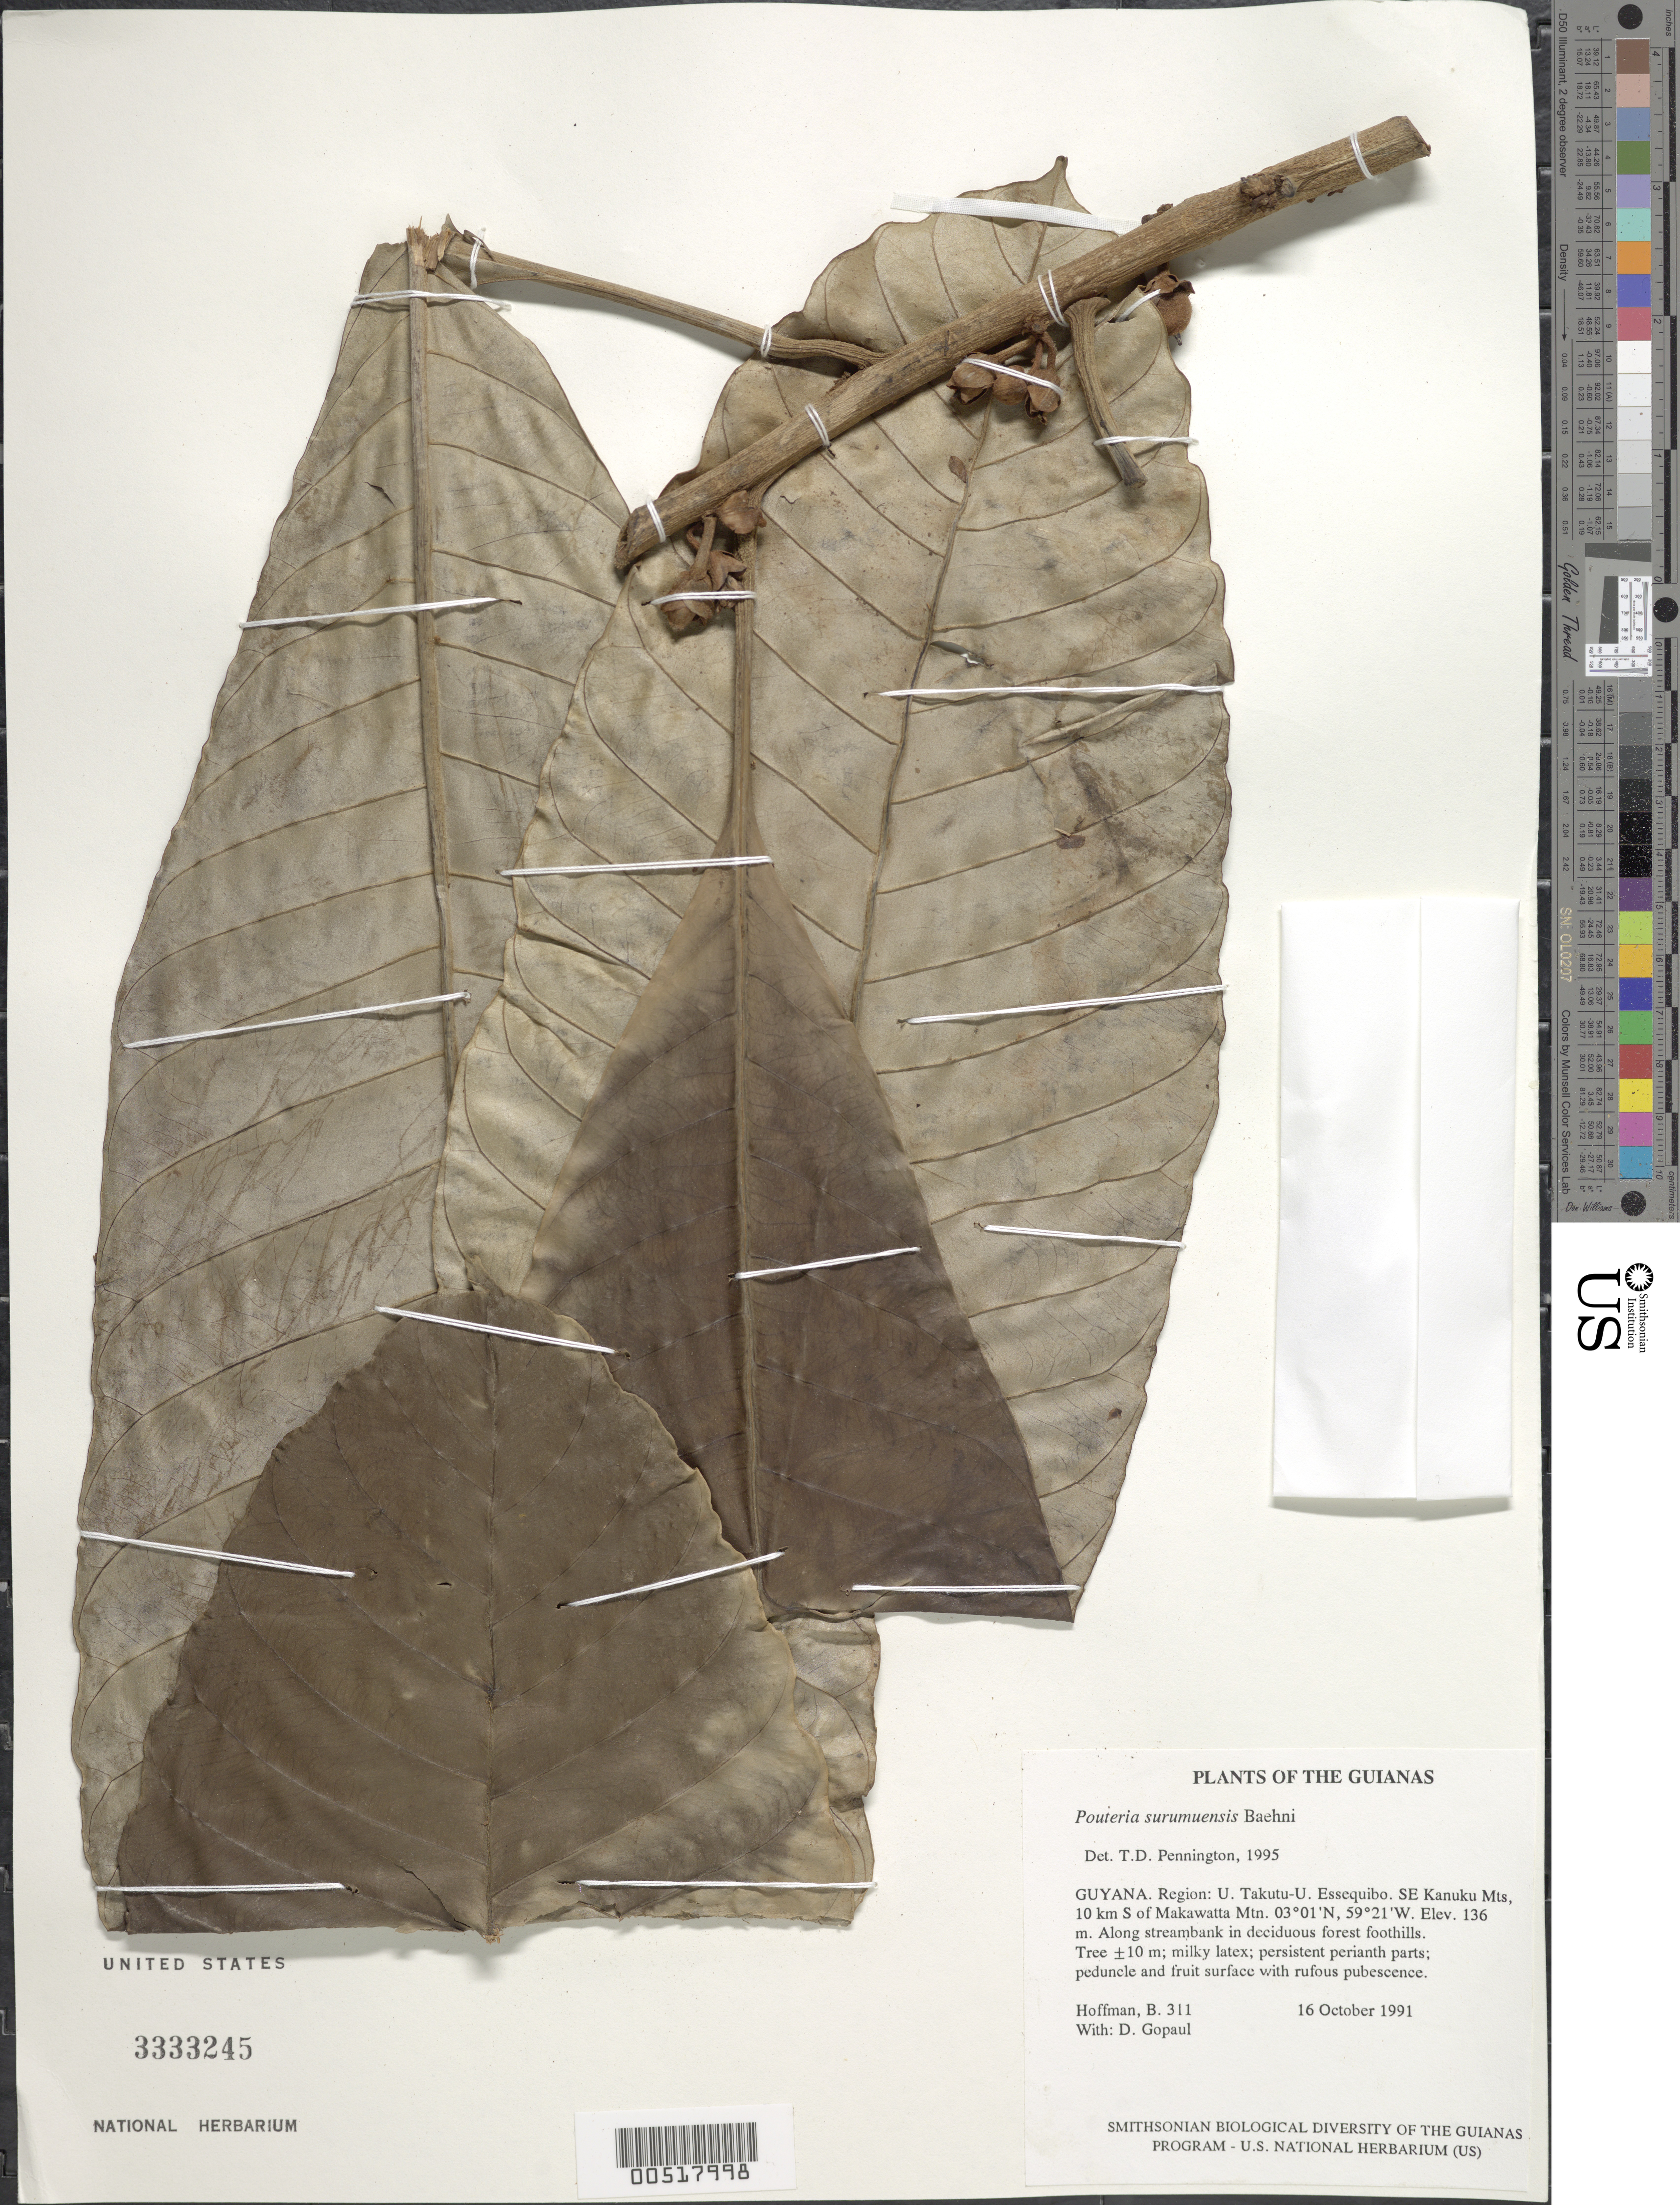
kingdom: Plantae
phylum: Tracheophyta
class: Magnoliopsida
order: Ericales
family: Sapotaceae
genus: Pouteria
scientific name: Pouteria surumuensis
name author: Baehni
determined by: Pennington, T. D., (K)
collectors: B. Hoffman & D. Gopaul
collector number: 311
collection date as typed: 16 October 1991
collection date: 1991-10-16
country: Guyana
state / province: U. Takutu-U. Essequibo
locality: SE Kanuku Mts, 10 km S of Makawatta Mtn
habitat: Along streambank in deciduous forest foothills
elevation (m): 136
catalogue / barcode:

§ Exercise instructions
Swap "locality" for "site" throughout the records and give the lines again with nothing else changed. Leave the pictures out.

§ In response
kingdom: Plantae
phylum: Tracheophyta
class: Magnoliopsida
order: Ericales
family: Sapotaceae
genus: Pouteria
scientific name: Pouteria surumuensis
name author: Baehni
determined by: Pennington, T. D., (K)
collectors: B. Hoffman & D. Gopaul
collector number: 311
collection date as typed: 16 October 1991
collection date: 1991-10-16
country: Guyana
state / province: U. Takutu-U. Essequibo
site: SE Kanuku Mts, 10 km S of Makawatta Mtn
habitat: Along streambank in deciduous forest foothills
elevation (m): 136
catalogue / barcode:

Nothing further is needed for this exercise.